Hemos visto ya las siete temporadas y, aunque seguí disfrutándola, las tramas empezaron a ralentizarse un poco en las temporadas posteriores. Sus relaciones profesionales entre diferentes bufetes o las personales se mantenían cambiando, recordándome a la serie “Friends”, donde parecía que los personajes principales se turnaban para salir con cada uno.

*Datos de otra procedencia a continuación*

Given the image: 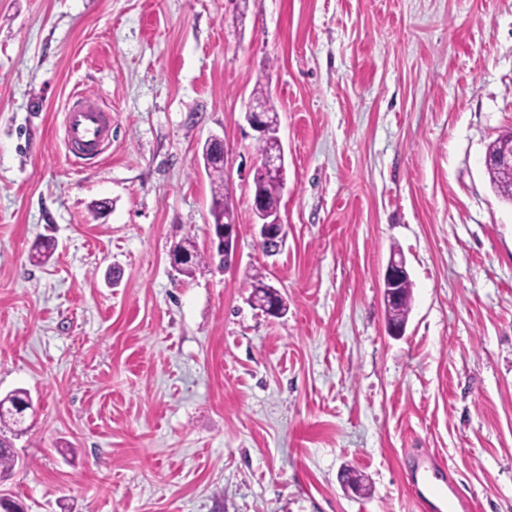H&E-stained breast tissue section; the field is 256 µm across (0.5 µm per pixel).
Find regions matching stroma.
I'll list each match as a JSON object with an SVG mask.
<instances>
[{
  "label": "stroma",
  "mask_w": 512,
  "mask_h": 512,
  "mask_svg": "<svg viewBox=\"0 0 512 512\" xmlns=\"http://www.w3.org/2000/svg\"><path fill=\"white\" fill-rule=\"evenodd\" d=\"M258 85L285 154L272 255L251 209ZM75 91L112 110L111 149L78 164ZM511 130L512 0H0V399L33 400L0 494L419 512L405 471L426 452L474 512H512V202L484 168ZM212 135L239 236L231 267L189 279L168 253L210 248ZM257 274L284 316L251 303ZM408 276L409 274L404 258L391 254L385 268L382 282L383 300L387 306L397 299L398 285Z\"/></svg>",
  "instance_id": "1"
}]
</instances>
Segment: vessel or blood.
<instances>
[{"mask_svg": "<svg viewBox=\"0 0 512 512\" xmlns=\"http://www.w3.org/2000/svg\"><path fill=\"white\" fill-rule=\"evenodd\" d=\"M111 137V114L103 112L90 95L73 94L65 112V138L69 151L93 154ZM411 476L422 481L417 493L422 512H472V503L456 495L453 477L443 475L433 457L418 458Z\"/></svg>", "mask_w": 512, "mask_h": 512, "instance_id": "1", "label": "vessel or blood"}]
</instances>
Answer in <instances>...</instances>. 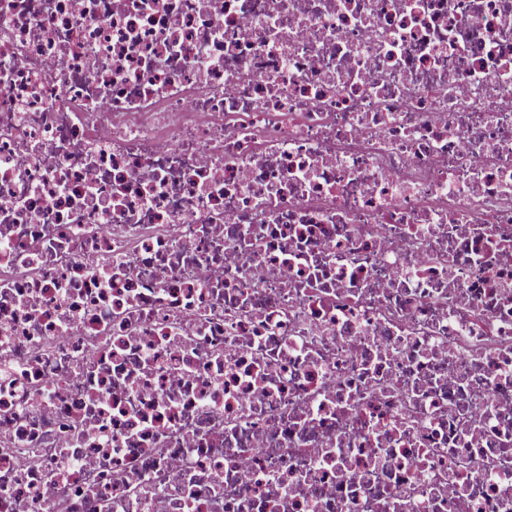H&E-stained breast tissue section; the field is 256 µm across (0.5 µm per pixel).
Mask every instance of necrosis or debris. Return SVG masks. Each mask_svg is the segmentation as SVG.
<instances>
[{
    "instance_id": "4bbe7bcc",
    "label": "necrosis or debris",
    "mask_w": 512,
    "mask_h": 512,
    "mask_svg": "<svg viewBox=\"0 0 512 512\" xmlns=\"http://www.w3.org/2000/svg\"><path fill=\"white\" fill-rule=\"evenodd\" d=\"M512 512V0H0V512Z\"/></svg>"
}]
</instances>
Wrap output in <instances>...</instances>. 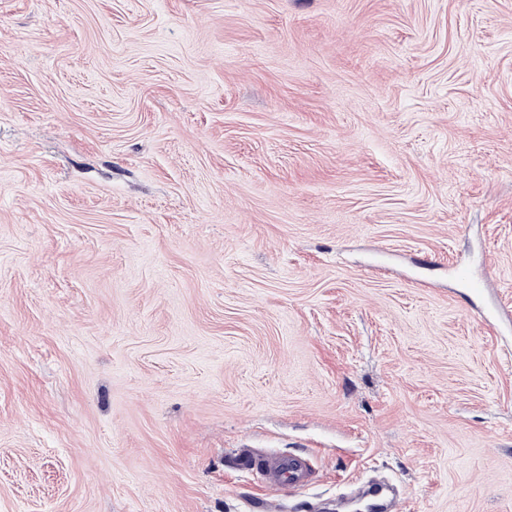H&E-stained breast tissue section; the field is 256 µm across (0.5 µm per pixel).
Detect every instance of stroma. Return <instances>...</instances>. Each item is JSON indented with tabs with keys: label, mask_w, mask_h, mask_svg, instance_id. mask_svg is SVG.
Here are the masks:
<instances>
[{
	"label": "stroma",
	"mask_w": 512,
	"mask_h": 512,
	"mask_svg": "<svg viewBox=\"0 0 512 512\" xmlns=\"http://www.w3.org/2000/svg\"><path fill=\"white\" fill-rule=\"evenodd\" d=\"M509 301L512 0H0V512H512ZM233 466L258 479L270 490H300L315 482L316 470L310 457L300 453H277L258 448H238Z\"/></svg>",
	"instance_id": "35a3bbf8"
}]
</instances>
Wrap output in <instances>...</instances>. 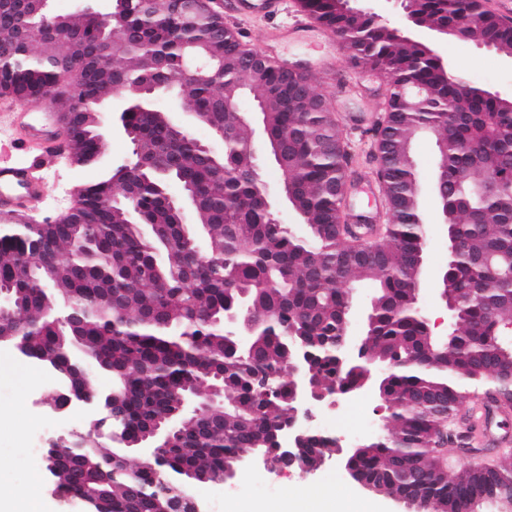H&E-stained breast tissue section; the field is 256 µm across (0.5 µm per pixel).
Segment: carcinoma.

Otro elemento de las tramas que me llamó la atención fue la fórmula que parecían destinados a seguir. Utilizaban una trama recurrente, generalmente política, que se extendía por temporadas enteras, y también tenían casos que se resolvían en un solo episodio. Esos casos a menudo seguían el mismo curso: primero una parte tenía éxito en los tribunales, luego la otra parte introducía algo que los ayudaba, y luego la primera parte — ya se entiende. Yo las llamaba giros argumentales y llegué a esperar uno cada diez minutos o así en cada episodio. Además, sus investigadores parecían muy buenos para encontrar información rápidamente. No es algo terrible; solo tienen más de 40 minutos por episodio y quieren meter drama donde pueden. Quizás simplemente lo noté más porque yo escribo novelas y hago mucha planificación.
Pero vimos las siete temporadas completas. No me sentiré tentado a volver a verlas, pero tampoco me arrepiento del tiempo que invertí en ellas. Así que ahora, antes de cancelar nuestra suscripción a CBS All Access, necesitamos probar la serie de continuación, The Good Fight, y un programa en el que participa Alan Cumming que suena interesante: Instinct.